═══ 所给资料

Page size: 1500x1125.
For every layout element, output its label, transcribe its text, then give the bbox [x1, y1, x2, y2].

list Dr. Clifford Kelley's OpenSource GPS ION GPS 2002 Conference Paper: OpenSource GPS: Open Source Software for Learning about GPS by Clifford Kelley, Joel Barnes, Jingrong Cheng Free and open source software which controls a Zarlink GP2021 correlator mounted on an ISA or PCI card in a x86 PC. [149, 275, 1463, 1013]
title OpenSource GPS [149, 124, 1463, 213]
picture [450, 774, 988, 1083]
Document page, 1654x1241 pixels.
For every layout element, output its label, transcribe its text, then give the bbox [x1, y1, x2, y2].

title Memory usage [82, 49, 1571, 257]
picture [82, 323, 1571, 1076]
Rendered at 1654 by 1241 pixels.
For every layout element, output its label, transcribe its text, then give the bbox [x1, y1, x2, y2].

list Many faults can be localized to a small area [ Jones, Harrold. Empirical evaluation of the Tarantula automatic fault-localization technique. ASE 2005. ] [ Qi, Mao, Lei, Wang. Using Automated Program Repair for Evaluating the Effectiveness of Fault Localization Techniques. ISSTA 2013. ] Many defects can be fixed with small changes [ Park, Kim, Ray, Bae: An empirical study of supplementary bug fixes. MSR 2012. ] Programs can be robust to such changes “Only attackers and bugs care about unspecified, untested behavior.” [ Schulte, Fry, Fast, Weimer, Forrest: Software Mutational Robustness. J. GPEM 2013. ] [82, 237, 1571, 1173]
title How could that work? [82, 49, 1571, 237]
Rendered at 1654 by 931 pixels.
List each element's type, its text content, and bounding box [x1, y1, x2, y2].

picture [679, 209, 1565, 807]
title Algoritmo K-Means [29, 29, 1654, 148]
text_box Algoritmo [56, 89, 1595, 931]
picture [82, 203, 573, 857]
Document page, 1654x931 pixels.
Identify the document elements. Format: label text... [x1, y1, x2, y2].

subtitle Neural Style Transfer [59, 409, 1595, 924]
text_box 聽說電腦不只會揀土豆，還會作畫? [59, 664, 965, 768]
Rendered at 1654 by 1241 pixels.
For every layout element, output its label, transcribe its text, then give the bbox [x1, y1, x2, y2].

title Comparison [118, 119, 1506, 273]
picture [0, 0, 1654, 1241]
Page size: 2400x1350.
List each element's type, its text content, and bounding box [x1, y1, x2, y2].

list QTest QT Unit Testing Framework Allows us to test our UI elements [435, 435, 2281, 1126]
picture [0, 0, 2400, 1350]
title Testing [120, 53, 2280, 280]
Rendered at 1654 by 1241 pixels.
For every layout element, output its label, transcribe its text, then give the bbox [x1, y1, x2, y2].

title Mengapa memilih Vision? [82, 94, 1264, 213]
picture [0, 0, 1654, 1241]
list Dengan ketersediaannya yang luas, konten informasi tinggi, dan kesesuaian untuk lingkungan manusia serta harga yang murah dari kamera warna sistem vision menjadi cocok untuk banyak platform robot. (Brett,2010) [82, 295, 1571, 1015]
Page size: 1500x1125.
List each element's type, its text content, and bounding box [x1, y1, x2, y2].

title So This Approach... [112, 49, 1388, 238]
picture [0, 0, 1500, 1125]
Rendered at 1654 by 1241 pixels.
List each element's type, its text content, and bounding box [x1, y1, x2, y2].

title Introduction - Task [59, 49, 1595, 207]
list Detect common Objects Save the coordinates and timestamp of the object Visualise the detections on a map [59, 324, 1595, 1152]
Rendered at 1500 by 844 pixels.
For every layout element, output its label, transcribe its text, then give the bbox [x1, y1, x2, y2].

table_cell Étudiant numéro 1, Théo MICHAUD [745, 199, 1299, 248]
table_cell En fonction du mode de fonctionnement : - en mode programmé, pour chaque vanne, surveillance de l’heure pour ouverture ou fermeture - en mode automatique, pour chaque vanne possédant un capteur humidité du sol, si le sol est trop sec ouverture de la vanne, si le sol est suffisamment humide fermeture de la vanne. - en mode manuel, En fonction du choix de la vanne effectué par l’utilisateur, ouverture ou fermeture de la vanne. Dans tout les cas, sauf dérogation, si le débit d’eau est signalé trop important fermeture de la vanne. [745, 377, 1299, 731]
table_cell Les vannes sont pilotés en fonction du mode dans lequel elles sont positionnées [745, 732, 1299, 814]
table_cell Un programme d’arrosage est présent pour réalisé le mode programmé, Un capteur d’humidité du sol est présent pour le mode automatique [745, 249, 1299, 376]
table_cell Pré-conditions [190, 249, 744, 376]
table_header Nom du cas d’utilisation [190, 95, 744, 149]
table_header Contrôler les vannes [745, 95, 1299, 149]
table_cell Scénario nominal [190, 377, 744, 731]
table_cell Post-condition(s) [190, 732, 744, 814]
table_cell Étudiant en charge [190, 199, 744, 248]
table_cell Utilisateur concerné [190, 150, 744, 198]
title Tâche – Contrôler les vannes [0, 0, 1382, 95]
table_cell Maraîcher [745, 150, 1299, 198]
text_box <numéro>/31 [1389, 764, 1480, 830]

══════

* [任务]:
列出上面条目中含有“elements”一词的每一行。

* [完成结果]:
Identify the document elements. Format: label text... [x1, y1, x2, y2].
list QTest QT Unit Testing Framework Allows us to test our UI elements [435, 435, 2281, 1126]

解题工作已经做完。